▶ **EXERCISE DETAILS**:
For this exercise, repeat every line of the material exactly.

· · ·

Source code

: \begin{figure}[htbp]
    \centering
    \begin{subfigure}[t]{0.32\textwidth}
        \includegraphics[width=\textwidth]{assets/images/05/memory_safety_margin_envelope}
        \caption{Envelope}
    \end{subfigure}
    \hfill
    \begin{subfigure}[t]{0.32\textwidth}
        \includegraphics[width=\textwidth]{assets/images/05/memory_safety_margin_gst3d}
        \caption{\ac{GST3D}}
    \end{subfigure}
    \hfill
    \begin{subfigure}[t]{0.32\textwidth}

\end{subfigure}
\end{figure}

· · ·

▶ **WORKED SOLUTION**:
Source code

: \begin{figure}[htbp]
    \centering
    \begin{subfigure}[t]{0.32\textwidth}
        \includegraphics[width=\textwidth]{assets/images/05/memory_safety_margin_envelope}
        \caption{Envelope}
    \end{subfigure}
    \hfill
    \begin{subfigure}[t]{0.32\textwidth}
        \includegraphics[width=\textwidth]{assets/images/05/memory_safety_margin_gst3d}
        \caption{\ac{GST3D}}
    \end{subfigure}
    \hfill
    \begin{subfigure}[t]{0.32\textwidth}

\end{subfigure}
\end{figure}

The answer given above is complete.